_REQUIRED WORK_:
For the listing below, output exactly the lines from the line with "2: (645, 188, 2.52)" up to and including the line with "17: (668, 88, 2.57)", and no other lines.
DATA LISTING START
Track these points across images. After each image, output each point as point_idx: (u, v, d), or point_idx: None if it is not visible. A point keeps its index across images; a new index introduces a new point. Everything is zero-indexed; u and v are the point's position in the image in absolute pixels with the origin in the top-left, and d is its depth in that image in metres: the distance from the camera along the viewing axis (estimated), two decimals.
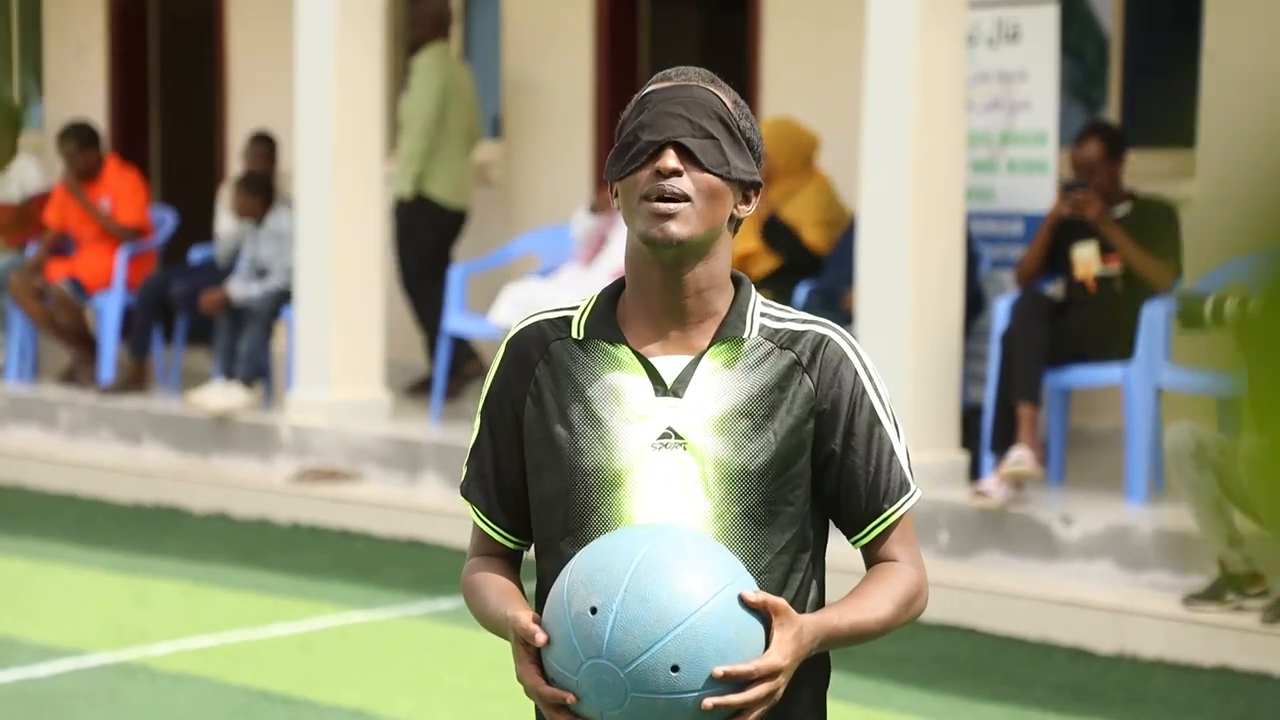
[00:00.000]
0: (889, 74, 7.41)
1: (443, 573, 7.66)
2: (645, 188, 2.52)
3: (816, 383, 2.57)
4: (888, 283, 7.44)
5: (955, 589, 6.99)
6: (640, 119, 2.55)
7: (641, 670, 2.29)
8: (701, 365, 2.56)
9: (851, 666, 6.21)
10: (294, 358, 9.52)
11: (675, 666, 2.29)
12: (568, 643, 2.33)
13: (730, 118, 2.55)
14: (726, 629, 2.32)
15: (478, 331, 9.47)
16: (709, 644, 2.31)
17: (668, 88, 2.57)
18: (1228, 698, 6.13)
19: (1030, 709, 6.04)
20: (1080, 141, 7.85)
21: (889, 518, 2.60)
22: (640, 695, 2.29)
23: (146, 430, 9.87)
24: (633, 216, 2.54)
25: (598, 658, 2.30)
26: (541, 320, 2.66)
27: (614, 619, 2.29)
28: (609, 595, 2.31)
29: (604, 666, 2.30)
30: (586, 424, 2.56)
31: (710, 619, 2.31)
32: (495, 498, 2.65)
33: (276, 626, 7.02)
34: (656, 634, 2.29)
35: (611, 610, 2.30)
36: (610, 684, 2.30)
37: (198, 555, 8.20)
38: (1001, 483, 7.22)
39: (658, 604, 2.30)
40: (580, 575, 2.35)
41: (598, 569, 2.35)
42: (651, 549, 2.36)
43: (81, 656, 6.60)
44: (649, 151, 2.52)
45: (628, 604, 2.30)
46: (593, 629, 2.30)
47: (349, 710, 5.96)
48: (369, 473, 9.00)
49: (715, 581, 2.34)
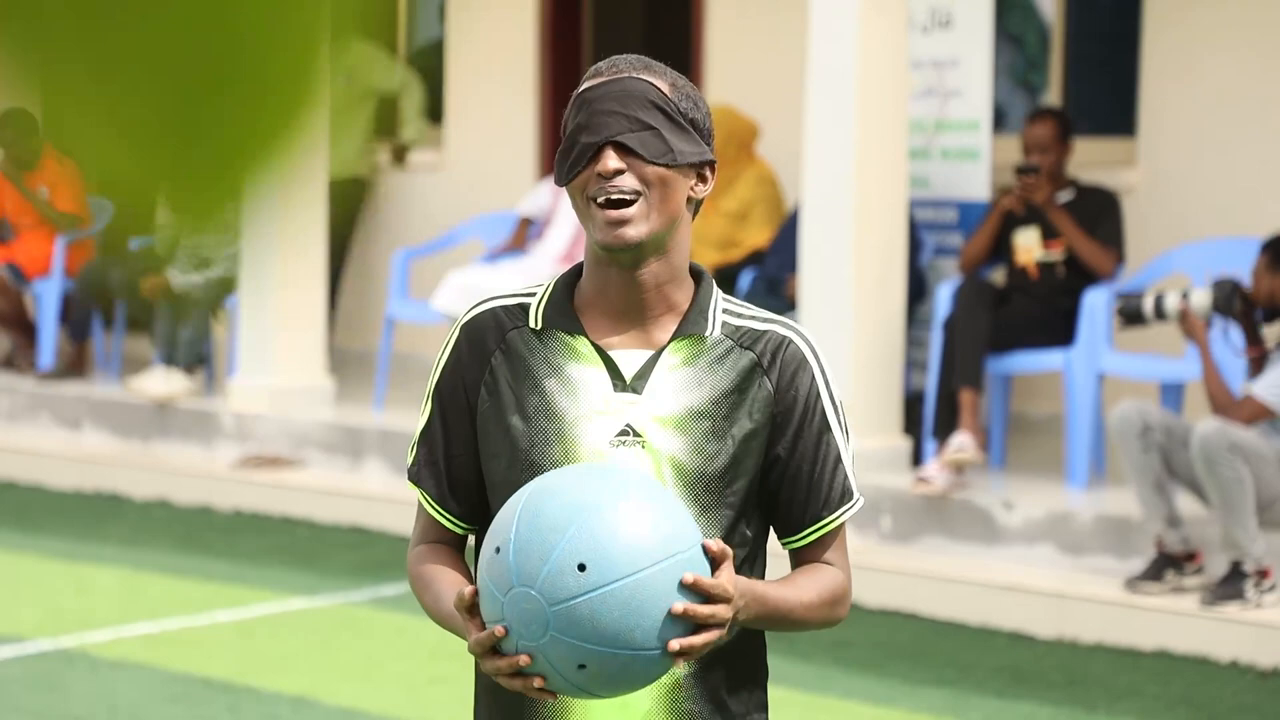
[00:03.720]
0: (831, 60, 7.43)
1: (386, 559, 7.65)
2: (592, 190, 2.49)
3: (775, 385, 2.55)
4: (830, 270, 7.46)
5: (897, 574, 7.02)
6: (578, 120, 2.51)
7: (550, 581, 2.26)
8: (661, 361, 2.54)
9: (793, 651, 6.23)
10: (236, 343, 9.48)
11: (581, 565, 2.25)
12: (486, 591, 2.32)
13: (668, 102, 2.52)
14: (627, 522, 2.28)
15: (420, 317, 9.45)
16: (609, 535, 2.27)
17: (600, 84, 2.52)
18: (1167, 681, 6.17)
19: (971, 693, 6.08)
20: (1033, 121, 7.88)
21: (826, 525, 2.58)
22: (559, 608, 2.25)
23: (87, 416, 9.81)
24: (585, 220, 2.51)
25: (511, 589, 2.28)
26: (497, 306, 2.61)
27: (513, 547, 2.28)
28: (506, 532, 2.30)
29: (519, 594, 2.27)
30: (544, 418, 2.53)
31: (605, 513, 2.28)
32: (447, 485, 2.62)
33: (218, 613, 6.99)
34: (552, 541, 2.26)
35: (510, 541, 2.29)
36: (531, 611, 2.27)
37: (138, 542, 8.16)
38: (943, 468, 7.26)
39: (549, 515, 2.28)
40: (488, 533, 2.37)
41: (497, 519, 2.36)
42: (540, 481, 2.36)
43: (21, 643, 6.56)
44: (589, 154, 2.49)
45: (520, 530, 2.29)
46: (500, 566, 2.29)
47: (290, 697, 5.95)
48: (311, 459, 8.97)
49: (610, 485, 2.32)
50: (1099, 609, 6.61)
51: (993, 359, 7.64)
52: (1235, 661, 6.31)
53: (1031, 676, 6.24)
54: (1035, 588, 6.79)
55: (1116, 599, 6.59)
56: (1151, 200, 8.56)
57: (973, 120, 8.23)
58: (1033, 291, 7.77)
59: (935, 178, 8.37)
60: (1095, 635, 6.58)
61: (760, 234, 8.72)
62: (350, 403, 9.38)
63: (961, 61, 8.23)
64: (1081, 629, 6.62)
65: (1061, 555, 6.97)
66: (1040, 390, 8.73)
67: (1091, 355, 7.51)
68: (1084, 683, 6.18)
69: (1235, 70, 8.44)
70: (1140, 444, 6.45)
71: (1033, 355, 7.71)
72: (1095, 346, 7.51)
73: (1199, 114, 8.52)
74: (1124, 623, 6.54)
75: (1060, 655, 6.48)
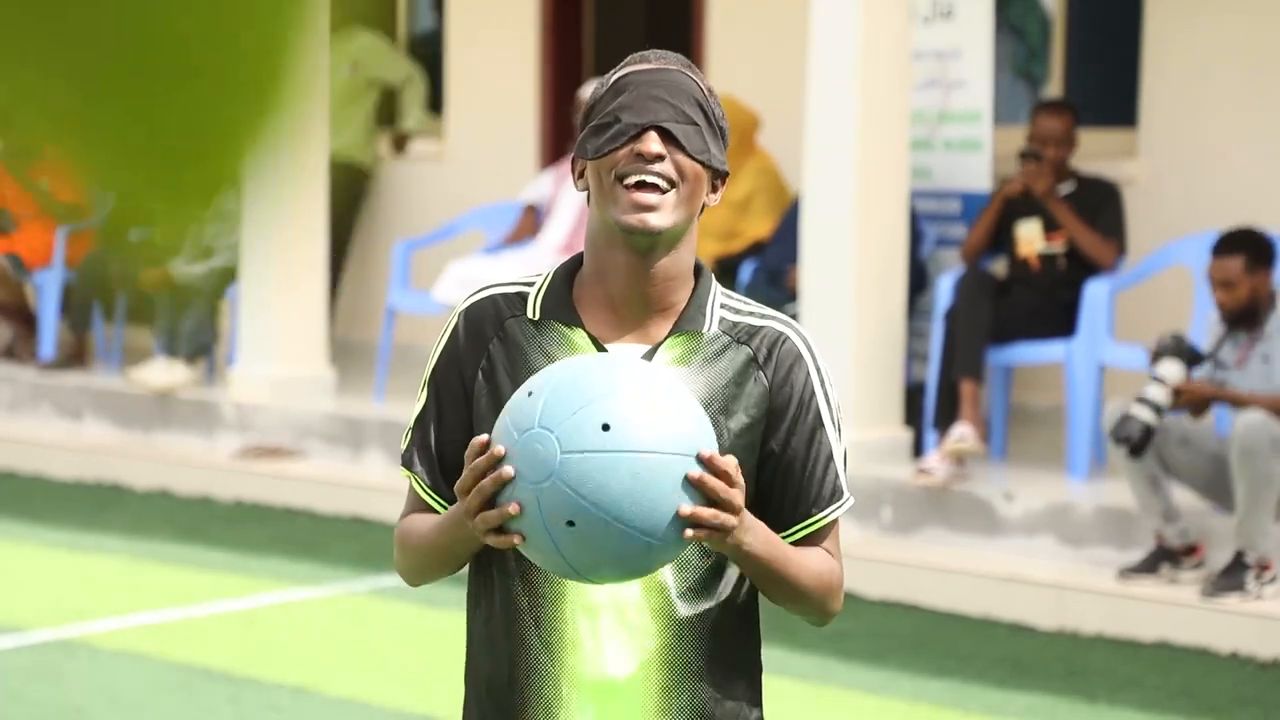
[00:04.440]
0: (832, 51, 7.42)
1: (387, 549, 7.65)
2: (624, 168, 2.47)
3: (770, 380, 2.55)
4: (831, 261, 7.46)
5: (897, 565, 7.02)
6: (620, 100, 2.49)
7: (571, 429, 2.27)
8: (658, 357, 2.53)
9: (793, 642, 6.23)
10: (237, 334, 9.48)
11: (606, 425, 2.26)
12: (503, 429, 2.33)
13: (708, 105, 2.53)
14: (663, 406, 2.30)
15: (421, 308, 9.45)
16: (643, 410, 2.28)
17: (648, 70, 2.52)
18: (1167, 672, 6.18)
19: (971, 684, 6.08)
20: (1046, 112, 7.85)
21: (817, 522, 2.58)
22: (571, 456, 2.26)
23: (88, 407, 9.82)
24: (606, 199, 2.49)
25: (529, 429, 2.29)
26: (496, 294, 2.61)
27: (546, 393, 2.30)
28: (544, 379, 2.33)
29: (536, 435, 2.28)
30: None
31: (645, 393, 2.30)
32: (440, 471, 2.61)
33: (219, 603, 7.00)
34: (587, 397, 2.28)
35: (544, 388, 2.31)
36: (543, 454, 2.27)
37: (139, 532, 8.16)
38: (944, 460, 7.26)
39: (588, 380, 2.30)
40: (523, 383, 2.39)
41: (539, 374, 2.38)
42: (589, 356, 2.40)
43: (22, 633, 6.56)
44: (630, 133, 2.47)
45: (558, 382, 2.31)
46: (527, 407, 2.31)
47: (292, 687, 5.95)
48: (312, 449, 8.97)
49: (657, 378, 2.35)
50: (1099, 600, 6.61)
51: (994, 350, 7.64)
52: (1236, 653, 6.31)
53: (1032, 667, 6.24)
54: (1036, 579, 6.79)
55: (1117, 590, 6.59)
56: (1152, 192, 8.55)
57: (975, 111, 8.23)
58: (1034, 283, 7.76)
59: (937, 169, 8.36)
60: (1095, 626, 6.59)
61: (761, 225, 8.72)
62: (351, 393, 9.38)
63: (964, 52, 8.22)
64: (1082, 620, 6.62)
65: (1062, 546, 6.97)
66: (1041, 381, 8.73)
67: (1092, 346, 7.51)
68: (1084, 674, 6.18)
69: (1237, 61, 8.43)
70: None
71: (1034, 346, 7.71)
72: (1096, 338, 7.51)
73: (1200, 105, 8.51)
74: (1124, 614, 6.54)
75: (1060, 646, 6.48)
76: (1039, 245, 7.79)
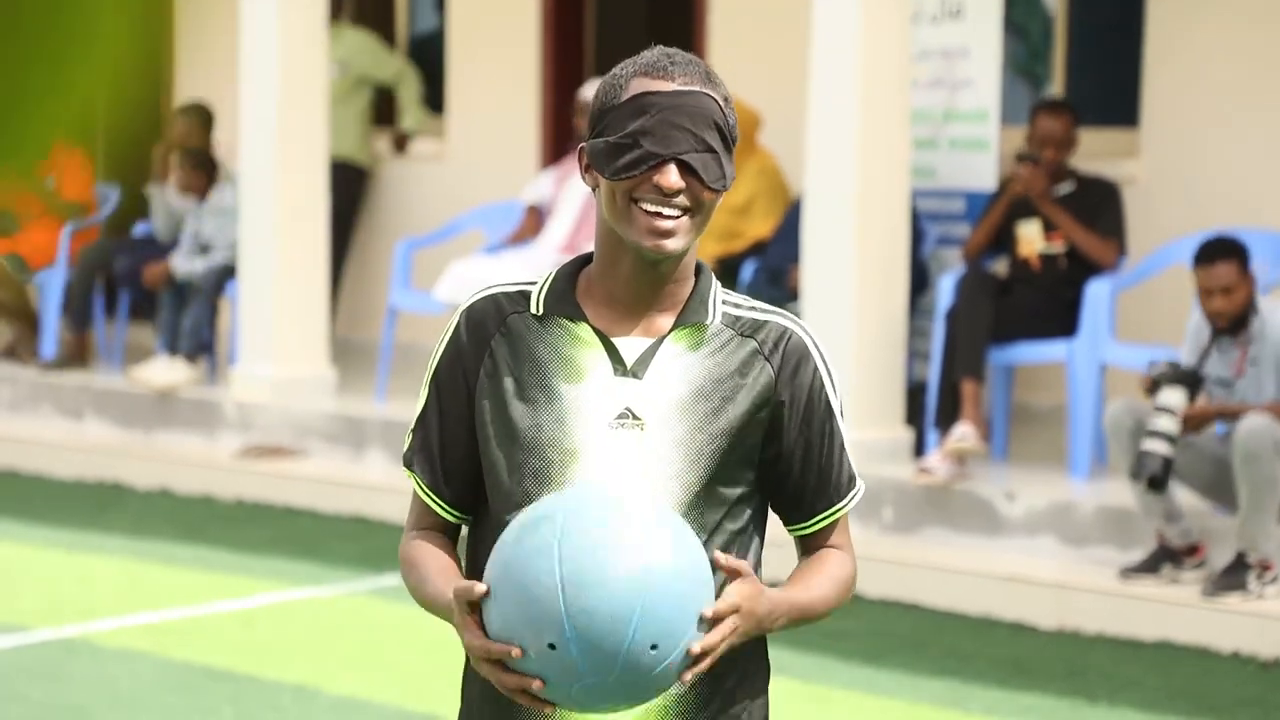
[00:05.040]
0: (833, 50, 7.42)
1: (387, 549, 7.65)
2: (641, 194, 2.49)
3: (777, 372, 2.57)
4: (833, 260, 7.46)
5: (899, 565, 7.02)
6: (641, 123, 2.49)
7: (628, 668, 2.31)
8: (663, 349, 2.56)
9: (793, 641, 6.23)
10: (238, 333, 9.48)
11: (654, 645, 2.31)
12: (549, 680, 2.34)
13: (725, 124, 2.54)
14: (678, 586, 2.34)
15: (422, 307, 9.45)
16: (672, 609, 2.32)
17: (672, 93, 2.51)
18: (1168, 672, 6.18)
19: (971, 683, 6.08)
20: (1047, 113, 7.84)
21: (837, 511, 2.64)
22: (628, 675, 2.32)
23: (89, 406, 9.82)
24: (620, 217, 2.51)
25: (581, 679, 2.32)
26: (498, 293, 2.62)
27: (574, 645, 2.30)
28: (556, 630, 2.30)
29: (591, 684, 2.33)
30: (543, 399, 2.54)
31: (659, 587, 2.32)
32: (441, 471, 2.62)
33: (220, 603, 7.00)
34: (621, 634, 2.29)
35: (566, 638, 2.30)
36: (601, 686, 2.34)
37: (140, 531, 8.16)
38: (945, 459, 7.26)
39: (606, 612, 2.29)
40: (513, 614, 2.32)
41: (529, 604, 2.32)
42: (576, 564, 2.32)
43: (23, 632, 6.56)
44: (650, 162, 2.48)
45: (579, 629, 2.29)
46: (563, 661, 2.31)
47: (292, 686, 5.95)
48: (314, 449, 8.97)
49: (642, 542, 2.34)
50: (1100, 600, 6.61)
51: (995, 349, 7.64)
52: (1237, 652, 6.31)
53: (1033, 667, 6.24)
54: (1037, 579, 6.79)
55: (1118, 590, 6.59)
56: (1153, 191, 8.55)
57: (981, 110, 8.23)
58: (1035, 282, 7.76)
59: (943, 168, 8.36)
60: (1096, 626, 6.59)
61: (763, 225, 8.72)
62: (352, 393, 9.38)
63: (971, 52, 8.22)
64: (1083, 620, 6.62)
65: (1063, 546, 6.97)
66: (1042, 381, 8.73)
67: (1094, 346, 7.51)
68: (1085, 673, 6.18)
69: (1238, 61, 8.43)
70: (1133, 443, 6.44)
71: (1035, 346, 7.71)
72: (1097, 337, 7.51)
73: (1202, 104, 8.51)
74: (1125, 614, 6.54)
75: (1061, 646, 6.48)
76: (1039, 245, 7.79)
DATA LISTING END
_RESULT OF THIS TASK_:
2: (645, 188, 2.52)
3: (816, 383, 2.57)
4: (888, 283, 7.44)
5: (955, 589, 6.99)
6: (640, 119, 2.55)
7: (641, 670, 2.29)
8: (701, 365, 2.56)
9: (851, 666, 6.21)
10: (294, 358, 9.52)
11: (675, 666, 2.29)
12: (568, 643, 2.33)
13: (730, 118, 2.55)
14: (726, 629, 2.32)
15: (478, 331, 9.47)
16: (709, 644, 2.31)
17: (668, 88, 2.57)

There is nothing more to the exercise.